Liberal education has been under siege in recent years. Far-right ideologues in journalism and government have pressed for a uniform curriculum that focuses on the achievements of Western culture. Partisans of the academic left, who hold our culture responsible for the evils of society, have attempted to redress imbalances by fostering multiculturalism in education. In this eloquent and passionate book a distinguished scholar criticizes these positions and calls for a return to the tradition of independent thinking that he contends has been betrayed by both right and left. Under the guise of educational reform, says David Bromwich, these groups are in fact engaging in politics by other means. Bromwich argues that rivals in the debate over education have one thing in common: they believe in the all-importance of culture. Each assumes that culture confers identity, decides the terms of every moral choice, and gives a meaning to life. Both sides therefore see education as a means to indoctrinate students in specific cultural and political dogmas. By contrast, Bromwich contends that genuine education is concerned less with culture than with critical thinking and independence of mind. This view of education is not a middle way among the political demands of the moment, says Bromwich. Its earlier advocates include Mill and Wollstonecraft, and its roots can be traced to such secular moralists as Burke and Hume. Bromwich attacks the anti-democratic and intolerant premises of both right and left--premises that often appear in the conservative guise of "preserving the tradition" on the one hand, or the radical guise of "opening up the tradition" on the other.

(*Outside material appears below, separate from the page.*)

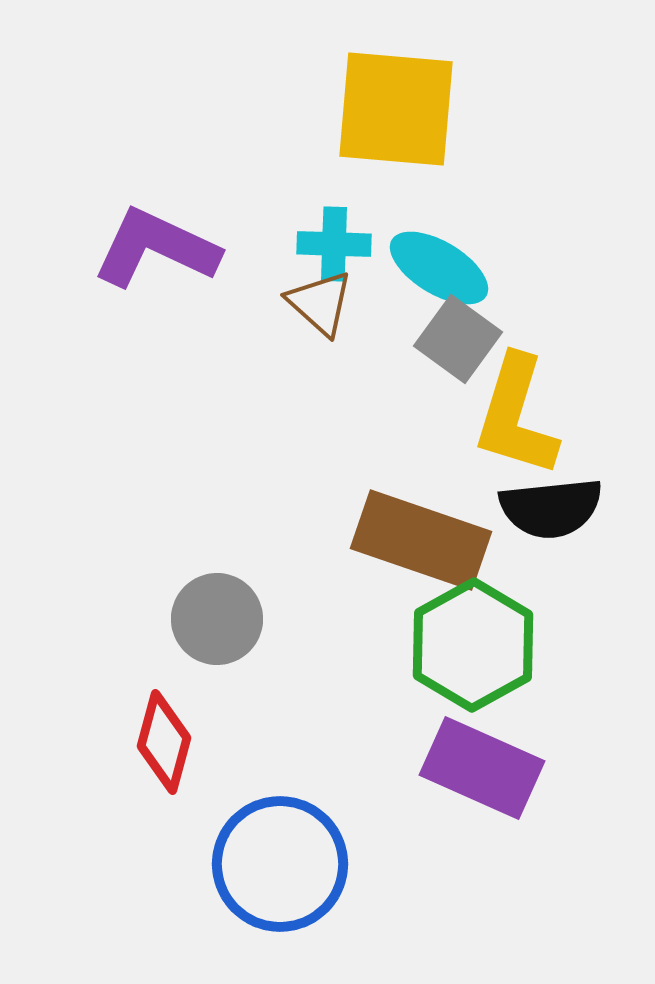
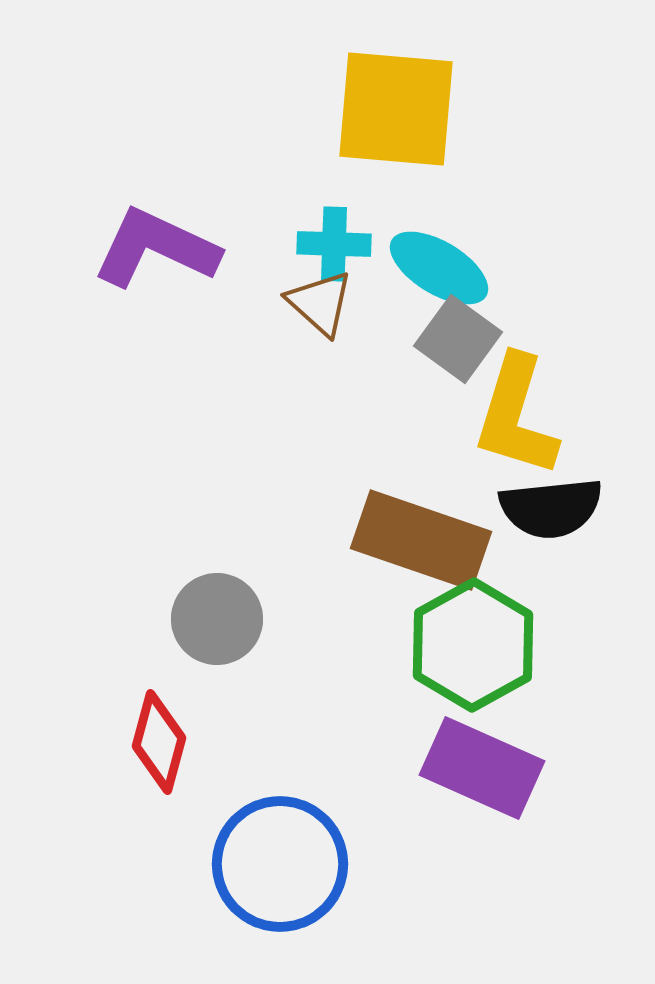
red diamond: moved 5 px left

He discusses the new academic "fundamentalists" and the politically correct speech codes they have devised to enforce a doctrine of intellectual conformity; educational policy as articulated by conservative apologists George Will and William Bennett; the narrow logic of institutional radicalism; the association between personal reflection and social morality; and the discipline of literary study, where the symptoms of cultural conflict have appeared most visibly. Written with the wisdom and conviction of a dedicated teacher, this book is a persuasive plea to recover a true liberal tradition in academia and government--through independent thinking, self-knowledge, and tolerance of other points of view.